Q2'24 revenues decreased to $1.1M from $1.9M in Q2'23 due to delays in software license fees and lower project-related services revenue.

Gross profit improved to $0.9M (77.0% gross margin) in Q2'24 vs. $0.3M (16.7% gross margin) in Q2'23, primarily reflecting the impact of a $1M hardware reserve in Q2'23.

Q2'24 operating expenses were reduced by $0.2M versus Q2'23 due to ongoing cost management initiatives.
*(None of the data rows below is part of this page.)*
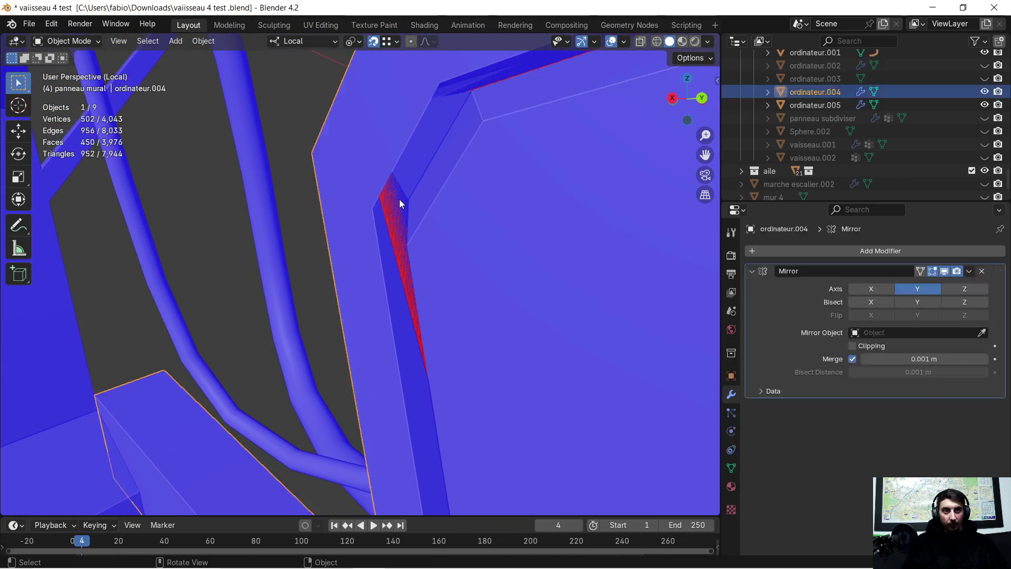
key("Tab")
left_click(394, 204)
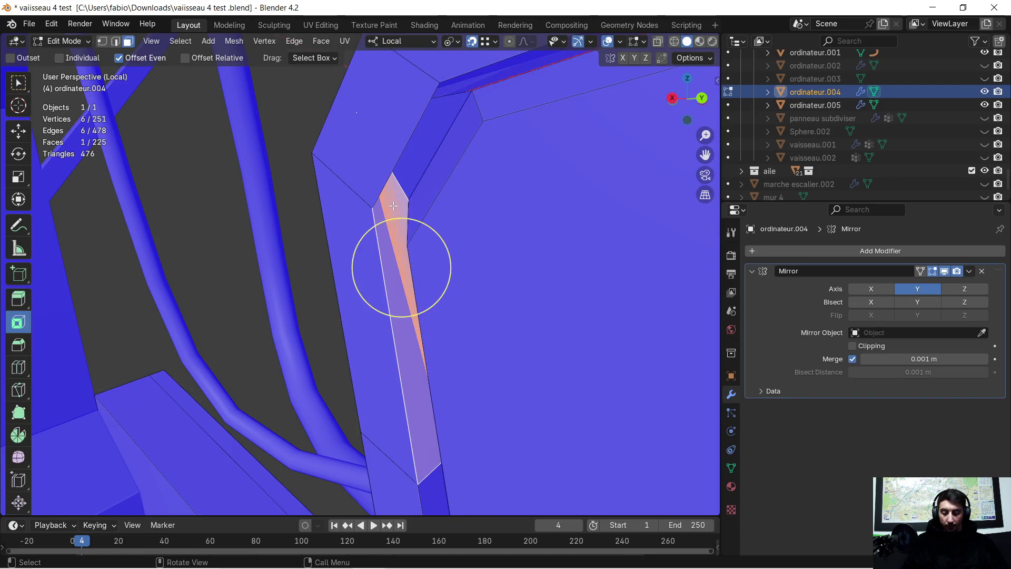
key("x")
left_click(363, 237)
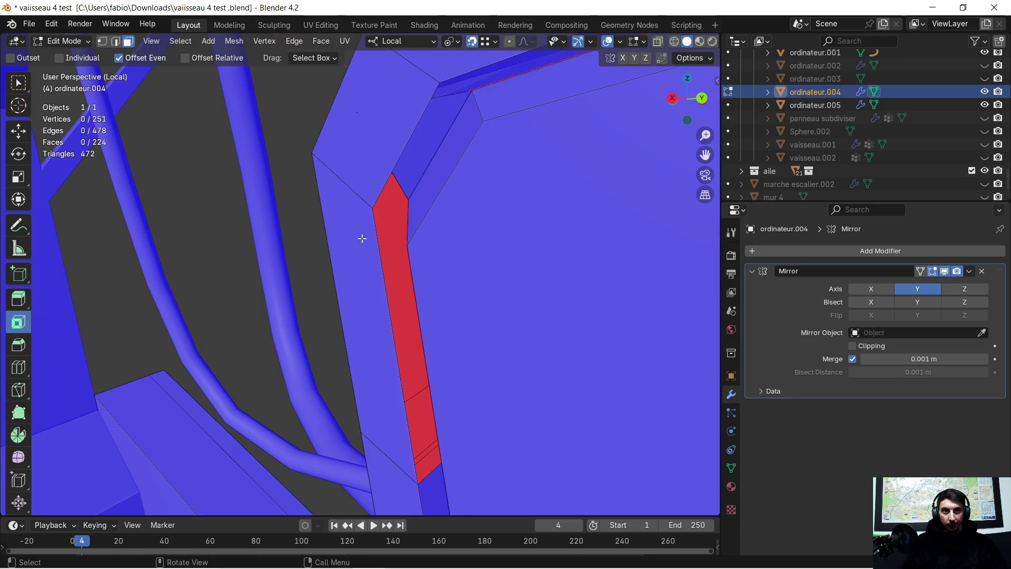
mouse_move(368, 233)
middle_mouse_down()
mouse_move(368, 223)
mouse_move(363, 233)
middle_mouse_up()
Delete the next faulty face on the top of the rim.
left_click(337, 103)
mouse_move(339, 98)
middle_mouse_down()
mouse_move(350, 87)
mouse_move(371, 252)
mouse_move(526, 270)
mouse_move(442, 266)
mouse_move(332, 239)
mouse_move(347, 212)
mouse_move(393, 223)
mouse_move(390, 320)
mouse_move(387, 278)
middle_mouse_up()
scroll(317, 231, "up", 3)
scroll(318, 231, "down", 3)
key("x")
Net loss improved to $1.7M in Q2'24 compared to a net loss of $2.6M in Q2'23, primarily due to a $1M hardware reserve in Q2'23.

Total Revenue
$1.14M
Previous year: $1.93M
-40.8%
EPS
-$1
Previous year: -$2.88
-65.3%
Gross Margin
77%
Gross Profit
$900K
Previous year: $1.32M
-32.0%
Cash and Equivalents
$1.3M
Previous year: $566K
+129.9%
Free Cash Flow
-$1.42M
Previous year: -$166K
+753.8%
Total Assets
$4.8M
Previous year: $10.6M
-54.7%

Bio-key

Bio-key

Forward Guidance

BIO-key expects to benefit from increasingly stringent regulatory standards and cyber insurance underwriting requirements. The company anticipates variable performance on a quarter-to-quarter basis, based on the timing of customer contracts, but remains confident in driving sequential growth on a full year basis. BIO-key is focused on building a growing base of high-margin annually recurring revenues (ARRs) and implementing cost reduction opportunities to accelerate their path to profitability and positive cash flow.

Positive Outlook

  • Growing enterprise awareness of zero-trust Identity and Access Management solutions.
  • Growth potential for the new Passkey:YOU solution.
  • Benefits from the rollout of increasingly stringent regulatory standards and cyber insurance underwriting requirements.
  • Building a growing base of high-margin annually recurring revenues (ARRs).
  • Implementing cost reduction opportunities.

Challenges Ahead

  • Q2 was impacted by delays in closing software license contracts.
  • Lower non-recurring, project-related services revenue versus the year-ago period.
  • Performance will likely remain variable on a quarter to quarter and year over year basis, based on the impact and timing of customer contracts.
  • Reliance on larger-scale customer dialogues via in-house direct sales efforts.
  • The company experienced delays in the closing of approximately $450,000 in software license contracts.